Es aquí, creo, donde se juega el presente y futuro de una Iglesia vasca: en los campos conflictivos que hoy afectan a Euskal Herria y son el lugar o los signos de los tiempos en los que se deberá afirmar su credibilidad hoy debilitada y responder a su misión. Tendrá futuro como Iglesia vasca si vive, siente y camina con sus gentes en una tierra abierta, solidaria, acogedora.

Esos caminos transitan, en primer lugar, por los campos socioeconómicos, donde la pobreza y desigualdades son patentes y donde el mensaje de fraternidad que la lglesia propone debe concretarse no solo en tantas situaciones apremiantes, sino también en la denuncia del sistema neoliberal imperante que las causa, como en repetidas ocasiones lo hace el Papa Francisco.
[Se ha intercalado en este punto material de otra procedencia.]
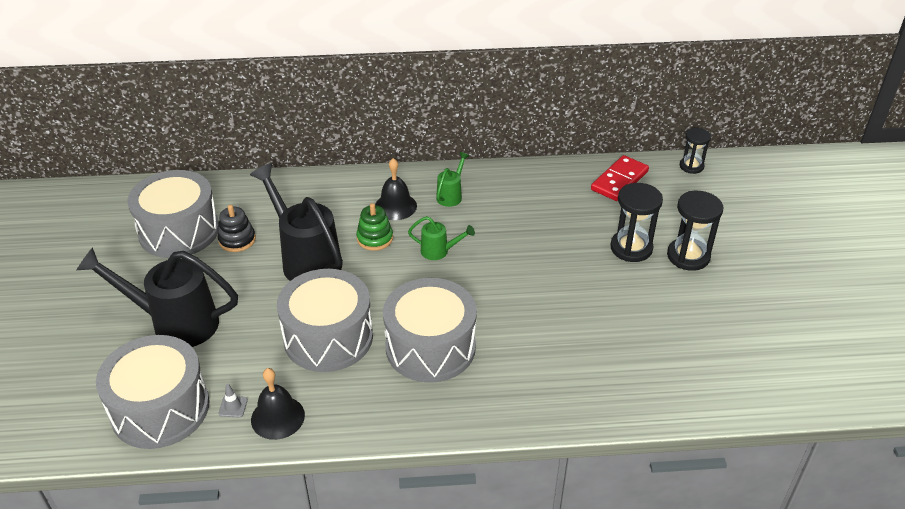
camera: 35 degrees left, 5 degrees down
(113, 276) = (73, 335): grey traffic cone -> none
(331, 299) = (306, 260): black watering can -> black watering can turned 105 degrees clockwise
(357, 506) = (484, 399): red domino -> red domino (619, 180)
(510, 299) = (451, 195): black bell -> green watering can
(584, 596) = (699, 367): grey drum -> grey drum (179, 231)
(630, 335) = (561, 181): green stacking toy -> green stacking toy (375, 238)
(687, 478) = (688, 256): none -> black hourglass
Caminar juntos significa también convivir políticamente en un Pueblo que decida con libertad su futuro, sin dependencias, democráticamente, ejerciendo sus derechos colectivos desde la justicia y donde la Iglesia vasca debe estar comprometida con actitudes de verdad y memoria reconocidas, en solidaridad con todas las víctimas y buscando la reconciliación efectiva en colaboración dialogante con personas, grupos e instituciones.

Si la Iglesia en Euskal Herria quiere tener futuro debe ser, como insistía José María Setién, fiel al pueblo y a su tradición cultural, a su lengua; si desea «humanizar más plenamente» es necesaria «su valoración intrínseca» y «asumir la cultura en la totalidad de lo que significa asumir a la persona». Sin embargo, en mi opinión la conciencia euskaldun se está debilitando en las Iglesias diocesanas de cada herrialde que además continúan divididas en sus demarcaciones. La identidad de Iglesia vasca es clave para su futuro si quiere ser reconocida como tal.

Habitamos una Ama lur a ambos lados de las montañas pirenaicas. Respetar y cuidar nuestro hábitat significa y manifiesta el amor a nuestra tierra, bien común y casa acogedora, solidaria con otros pueblos y personas migrantes. Si la Iglesia vasca desea trasmitir su mensaje de paz y convivencia, debe ser cuidadora del entorno ambiental y de una armónica convivencia ecológica.

Implicarse en estas opciones, a mi entender, clarificará el hoy incierto futuro de una Iglesia vasca cuyo porvenir radica no en volver a llenar los templos, sino en responder con un compromiso activo, humilde y eficaz, fiel al mensaje liberador de Quien, como recordaba el Concilio Vaticano II «vino al mundo para dar testimonio de la verdad, para salvar y no para juzgar, para servir y no para ser servido».